The Montreal Canadiens, from the head coach right on down, have their heads spinning right now trying to figure out what on earth has happened.
How did a team expected to challenge for the Stanley Cup become such a shell of its former self? One that has no confidence, cohesion, or co-anything right now, and is questioning every little thing they do on the ice?
It's not as if this has happened overnight, and if Saturday night's 2-1 loss to the Flyers had come after three wins in a row, it would have been easy to be pleased with the effort because aside from the second period, the Habs played pretty decent. Not great, but decent.
Except that second period was horrendous, and it's become a recurring theme this season that the Canadiens take at least one, if not two periods off per game. Earlier in the year they were able to get away with it, as they did in Philadelphia in the third game of the season.
But no longer.
"It’s been a problem from early in the season," said Habs captain Saku Koivu, one of the only players to give it everything on every shift in this game. "We won some games, but it was only a couple of times that we really played 60 minutes. I mean more the defensive effort and playing without big mistakes in our own zone. Our skills haven’t gone anywhere so we have to believe we can create some offence. But right now we really have to forget that part and concentrate on team defence and making sure the puck gets out of our zone."
It's a simple concept really, one that everyone in the Habs room knows because they've heard it repeated to death over this stretch of four losses in five games, and here it is: you can't score when the puck is in your end.

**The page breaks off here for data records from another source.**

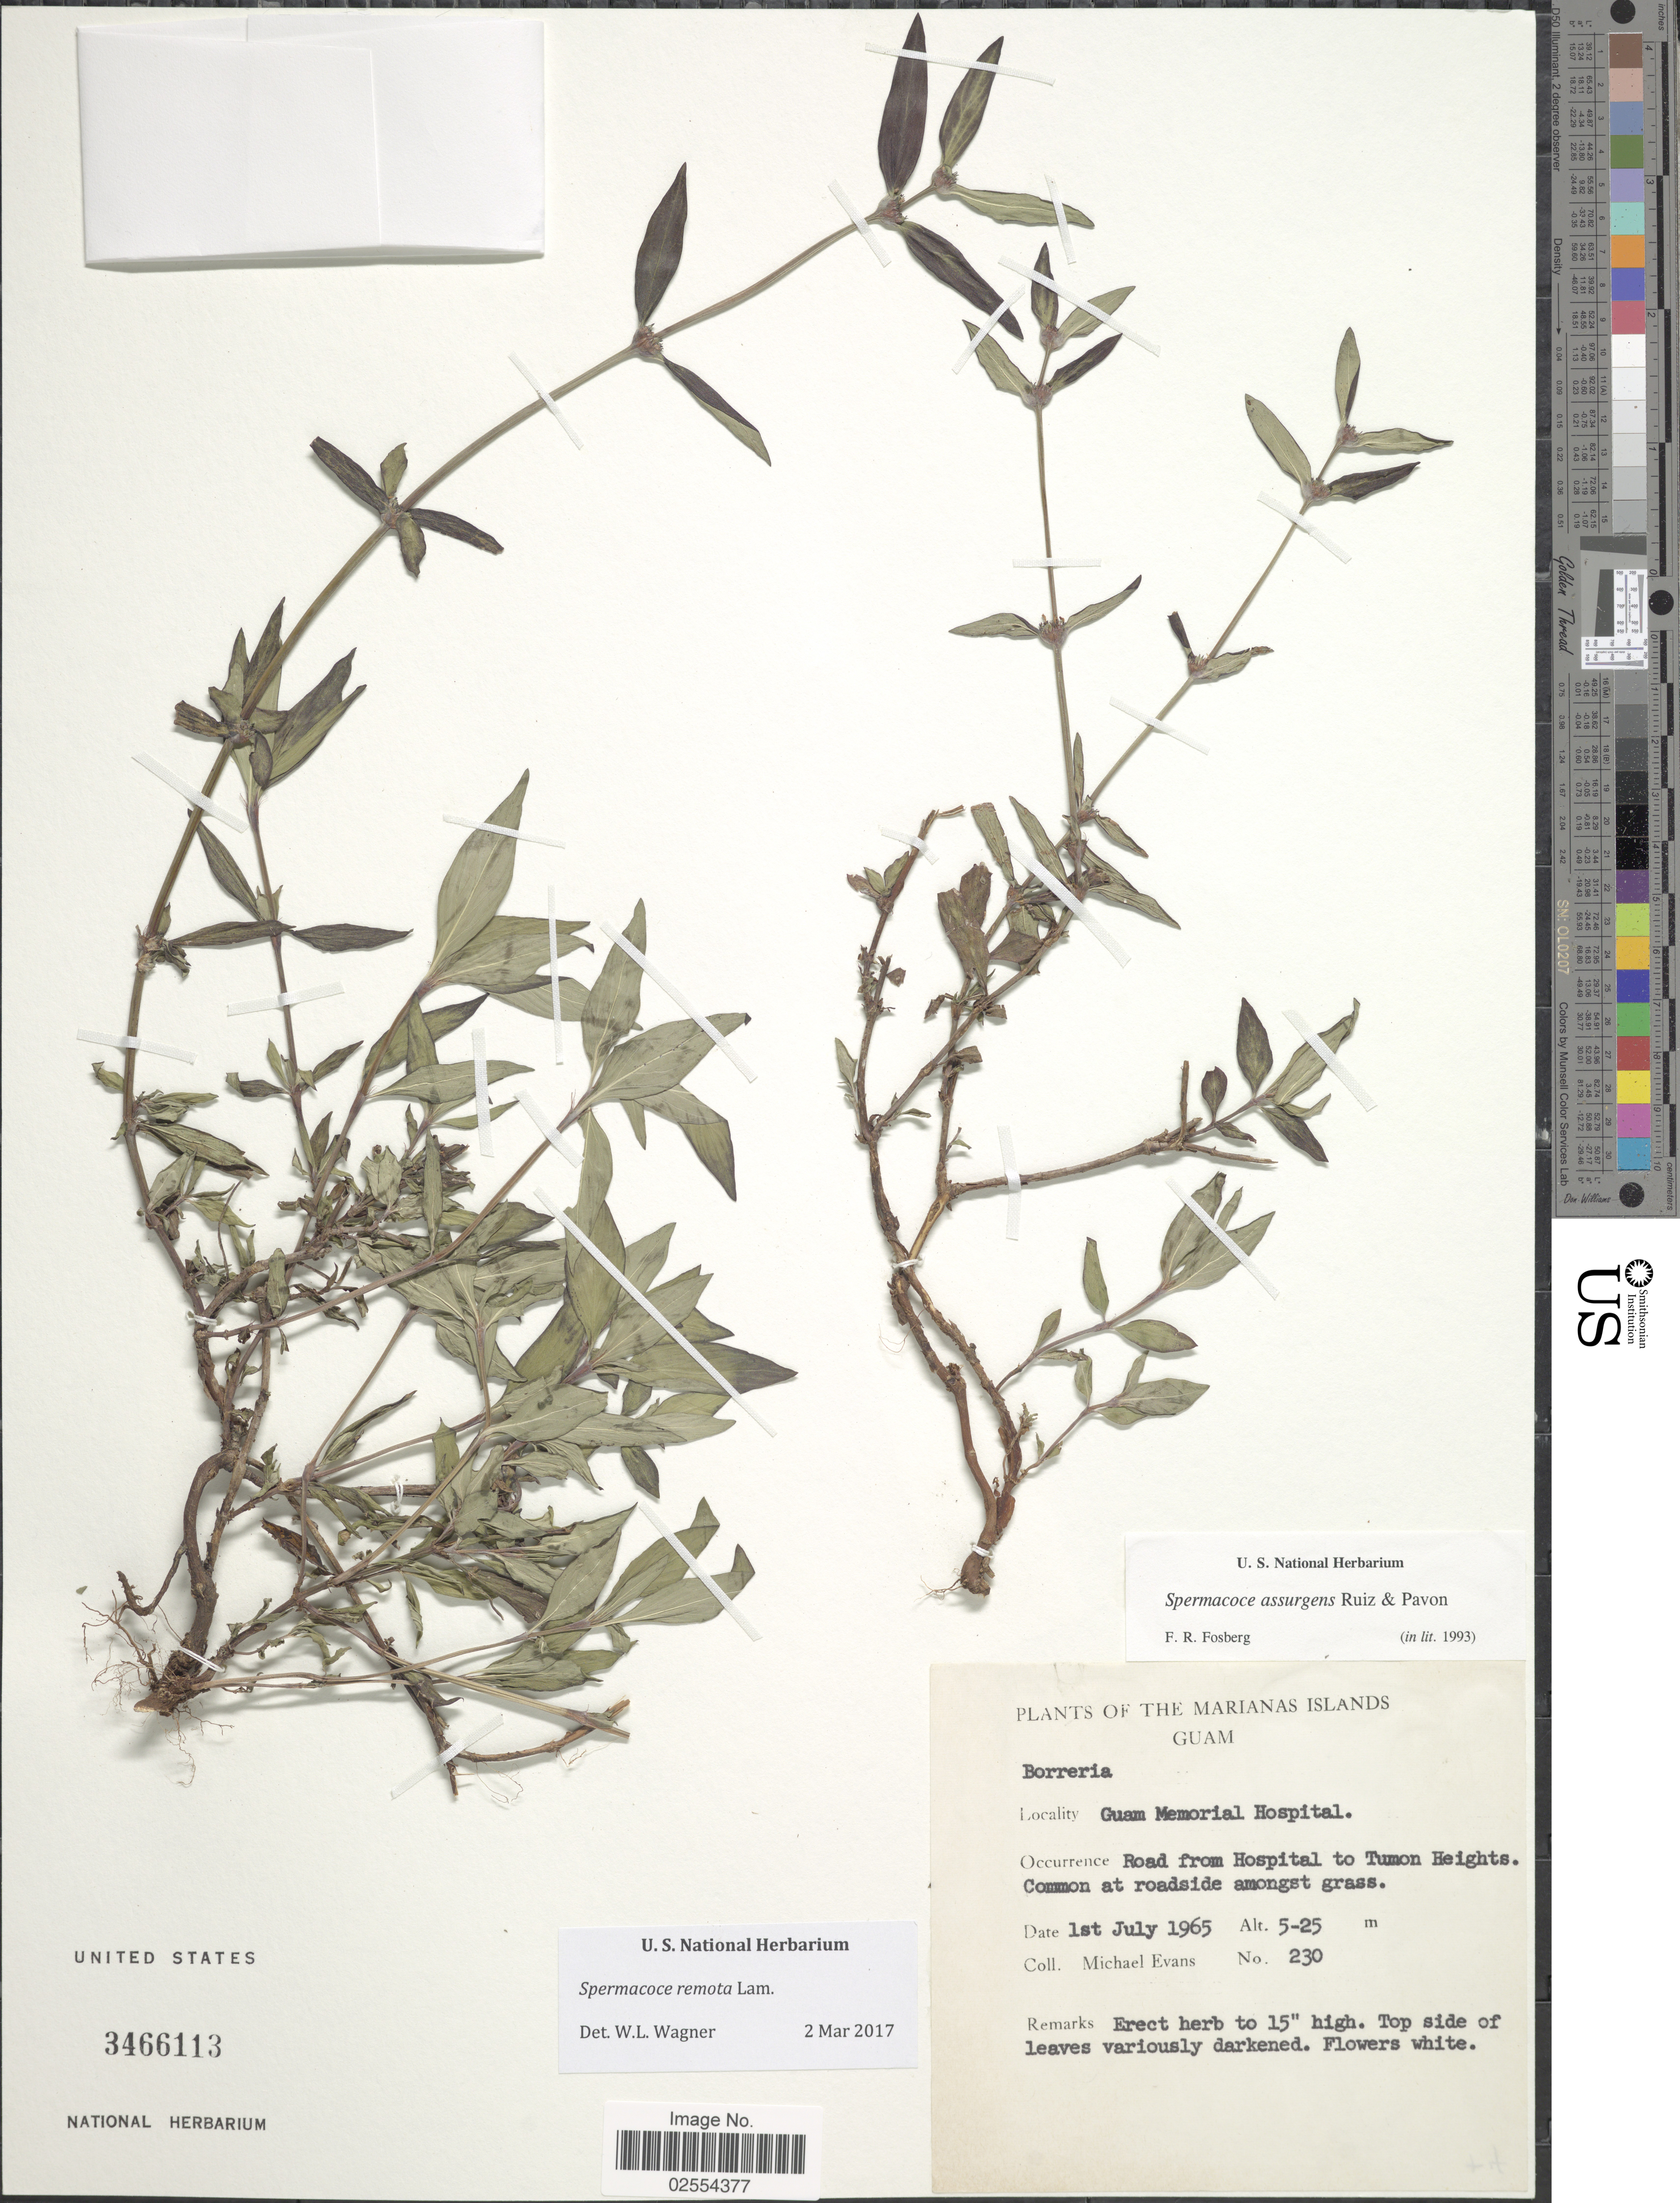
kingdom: Plantae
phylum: Tracheophyta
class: Magnoliopsida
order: Gentianales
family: Rubiaceae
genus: Spermacoce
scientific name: Spermacoce remota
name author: Lam.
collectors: M. Evans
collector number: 230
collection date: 1965-07-01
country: Guam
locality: The Marianas Islands, Memorial Hospital, Road from Hospital to Tumon Heights. Common at roadside amongst grass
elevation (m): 5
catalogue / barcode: US 3466113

The Canadiens repeatedly get caught trying to make a pass that is too cute coming out of the zone. A few of those invariably become turnovers that, even if they don't wind up in your own net, force you to play without the puck for a while longer.
Here's how Josh Gorges sums it up:
"When you don’t get the puck out and you lose a battle, you spend an extra 30 seconds in your zone. By the time you get it out, you don’t even have enough energy to go in on the offence. You just dump it in and change and they get the puck back. So we’re killing ourselves and not using our assets by not winning the battles down low in our end."
Pretty basic stuff, no? But for some reason, these guys aren't getting it, and head coach Guy Carbonneau is starting to get worried. And more importantly, he's getting very annoyed.
"I think we’re relying too much on what we did last year, both as a team and as individual players," he said. "We did some nice things last year, but last year is last year. When you start a new season you don’t start with 20 goals or 13 assists or 40 assists, you start at zero. You have to work for those points, and right now we have guys who think they’re working, but they’re not working."
Just after saying that, though, Carbonneau referred to how his team had to find the "tempo from last year," and earlier he referre tohow his team has proven it can bounce back from tough stretches.
So maybe his players aren't the only ones guilty of using last season's tremendous record as a launching point.